Mr. Biden’s support, however, has proved durable, and he has shown himself a challenging politician to attack. The other most frontal assault on him came from Julián Castro, the former federal housing secretary, who also dropped in the polls after their debate-stage confrontation.
In recent months, Ms. Harris had struggled financially as her online fund-raising slowed and her large donors increasingly turned away from her campaign.
And in the days leading up to her withdrawal from the race, Ms. Harris grew increasingly desperate in her search for campaign funds.

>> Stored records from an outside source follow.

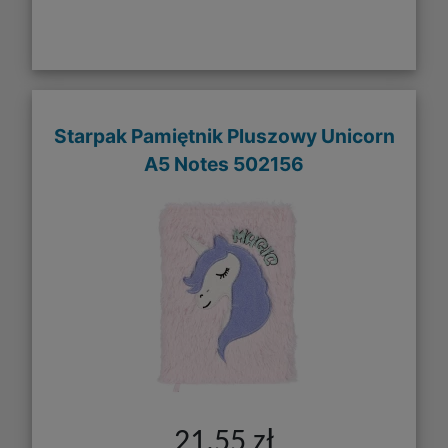
Starpak Pamiętnik Pluszowy Unicorn
A5 Notes 502156
21,55 zł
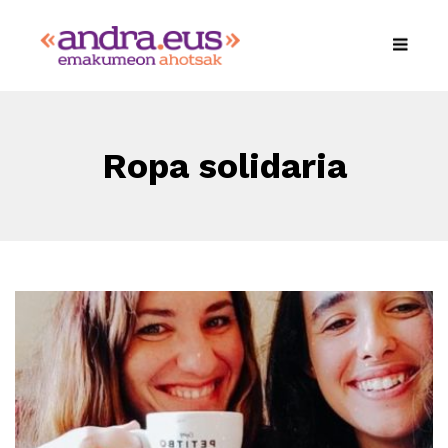
Ropa solidaria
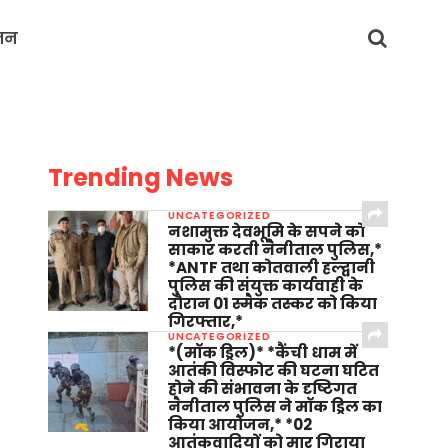
जन
Trending News
UNCATEGORIZED
नशामुक्त देवभूमि के सपने को
साकार करती नैनीताल पुलिस,*
*ANTF तथा कोतवाली हल्द्वानी
पुलिस की संयुक्त कार्यवाही के
दौरान 01 स्मैक तस्कर को किया
गिरफ्तार,*
UNCATEGORIZED
*(मॉक ड्रिल)* *कैंची धाम में
आतंकी विस्फोट की घटना घटित
होने की संभावना के दृष्टिगत
नैनीताल पुलिस ने मॉक ड्रिल का
किया आयोजन,* *02
आतंकवादियों को मार गिराया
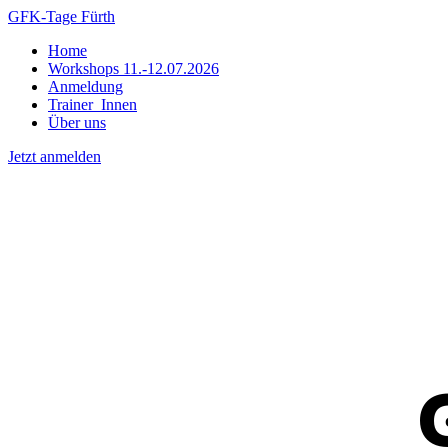
GFK-Tage Fürth
Home
Workshops 11.-12.07.2026
Anmeldung
Trainer_Innen
Über uns
Jetzt anmelden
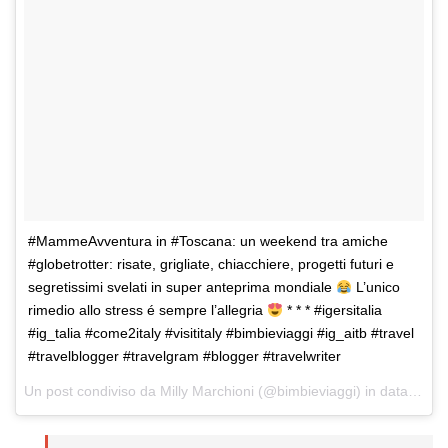
#MammeAvventura in #Toscana: un weekend tra amiche
#globetrotter: risate, grigliate, chiacchiere, progetti futuri e
segretissimi svelati in super anteprima mondiale
L’unico
rimedio allo stress é sempre l’allegria
* * * #igersitalia
#ig_talia #come2italy #visititaly #bimbieviaggi #ig_aitb #travel
#travelblogger #travelgram #blogger #travelwriter
Un post condiviso da Milly Marchioni (@bimbieviaggi) in data:
23 S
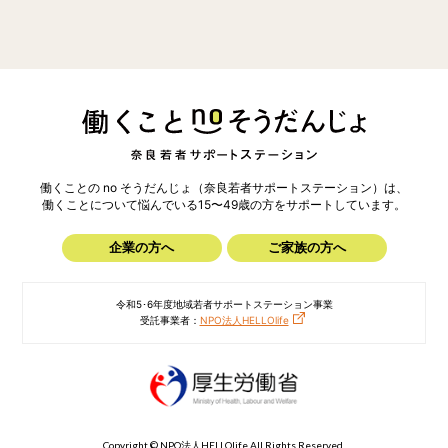
働くことの no そうだんじょ（奈良若者サポートステーション）は、
働くことについて悩んでいる15〜49歳の方を
サポートしています。
企業の方へ
ご家族の方へ
令和5･6年度地域若者サポートステーション事業
受託事業者：
NPO法人HELLOlife
Copyright © NPO法人HELLOlife All Rights Reserved.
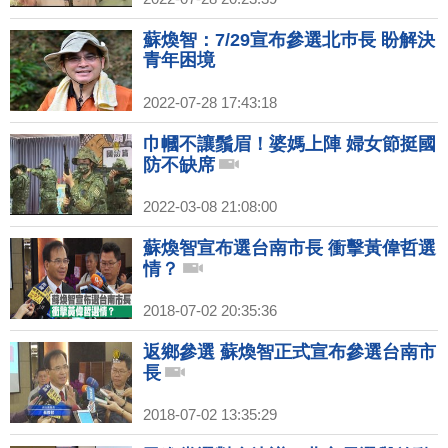
蘇煥智：7/29宣布參選北巿長 盼解決
青年困境
2022-07-28 17:43:18
巾幗不讓鬚眉！婆媽上陣 婦女節挺國
防不缺席
2022-03-08 21:08:00
蘇煥智宣布選台南市長 衝擊黃偉哲選
情？
2018-07-02 20:35:36
返鄉參選 蘇煥智正式宣布參選台南市
長
2018-07-02 13:35:29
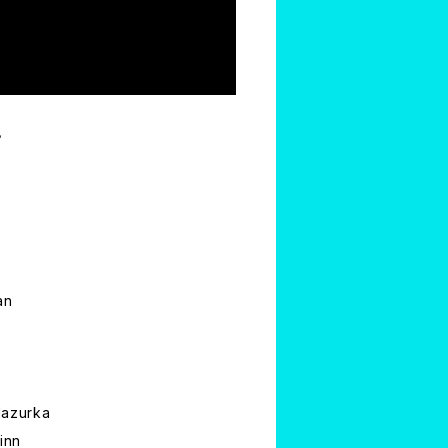
。
an
Mazurka
inn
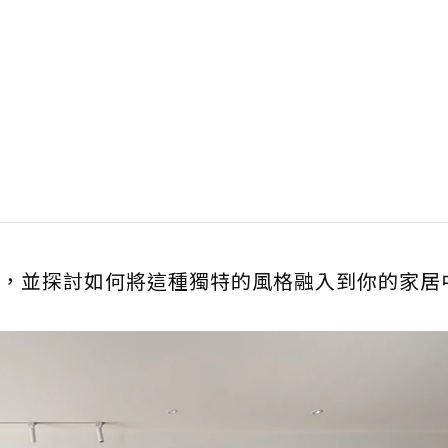
，並探討如何將這種獨特的風格融入到你的家居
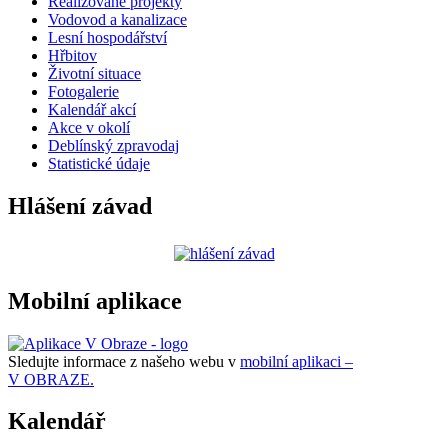
Realizované projekty
Vodovod a kanalizace
Lesní hospodářství
Hřbitov
Životní situace
Fotogalerie
Kalendář akcí
Akce v okolí
Deblínský zpravodaj
Statistické údaje
Hlášení závad
Mobilní aplikace
Sledujte informace z našeho webu v
mobilní aplikaci –
V OBRAZE.
Kalendář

She surprised one donor who had hosted an event for her but is not a major Democratic bundler by telephoning him to see if he could reach out to his associates who had yet to give in hopes of finding her additional checks for the maximum allowable amount.
On Tuesday, she had a fund-raiser scheduled with some of her top bundlers in New York City that was canceled only hours before the event was set to occur. And on Wednesday, she had been scheduled to attend an event on the other side of the country, in Los Angeles, where Sean Parker, the billionaire tech entrepreneur, was set to host her at his home.
In the third quarter of the year, she spent more than $1.41 for every dollar she raised, burning through millions of her treasury. She stopped buying ads, both online and on television, implemented layoffs, slashed staff in New Hampshire and retrenched to Iowa, where she spent the Thanksgiving holiday with her family.
But it was not enough, as her campaign determined that she did not have the financial resources needed to compete, even as a new allied super PAC began reserving ads on Tuesday. The group quickly began canceling its reservations.
“As the campaign has gone on, it’s become harder and harder to raise the money we need to compete,” Ms. Harris wrote to supporters.